(WORK REQUEST)
Rewrite the material below with "Decimals" replaced by "Rounding" and everything else unchanged. Leave the pictures out of your answer.
** Opening RECORDED INFORMATION block **
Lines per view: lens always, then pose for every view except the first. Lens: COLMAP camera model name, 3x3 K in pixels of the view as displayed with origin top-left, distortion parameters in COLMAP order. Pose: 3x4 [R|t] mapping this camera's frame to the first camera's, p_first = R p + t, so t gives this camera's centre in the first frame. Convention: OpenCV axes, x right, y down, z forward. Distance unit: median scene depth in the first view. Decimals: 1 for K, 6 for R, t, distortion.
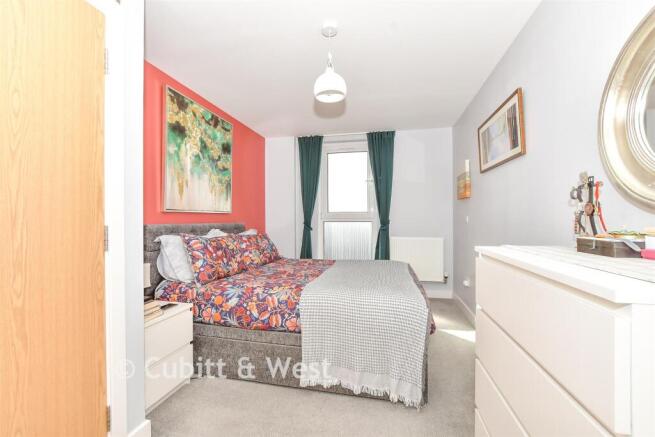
lens RADIAL K [[280.1, 0, 326.8], [0, 280.1, 216.4], [0, 0, 1]] dist [0.000537, 0.000053]
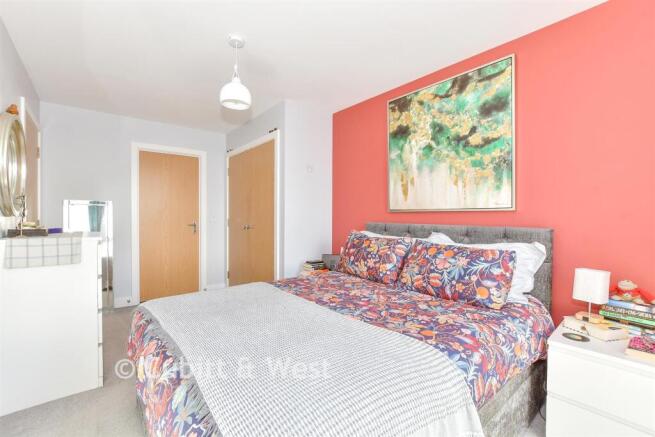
lens RADIAL K [[280.1, 0, 326.5], [0, 280.1, 219.4], [0, 0, 1]] dist [0.000537, 0.000053]
pose [[-0.608724, 0.006406, -0.793356, 0.433803], [-0.002897, 0.999943, 0.010298, 0.002341], [0.793377, 0.008567, -0.608671, 1.319930]]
** Closing RECORDED INFORMATION block **
(WRITTEN SOLUTION)
Lines per view: lens always, then pose for every view except the first. Lens: COLMAP camera model name, 3x3 K in pixels of the view as displayed with origin top-left, distortion parameters in COLMAP order. Pose: 3x4 [R|t] mapping this camera's frame to the first camera's, p_first = R p + t, so t gives this camera's centre in the first frame. Convention: OpenCV axes, x right, y down, z forward. Distance unit: median scene depth in the first view. Rounding: 1 for K, 6 for R, t, distortion.
lens RADIAL K [[280.1, 0, 326.8], [0, 280.1, 216.4], [0, 0, 1]] dist [0.000537, 0.000053]
lens RADIAL K [[280.1, 0, 326.5], [0, 280.1, 219.4], [0, 0, 1]] dist [0.000537, 0.000053]
pose [[-0.608724, 0.006406, -0.793356, 0.433803], [-0.002897, 0.999943, 0.010298, 0.002341], [0.793377, 0.008567, -0.608671, 1.319930]]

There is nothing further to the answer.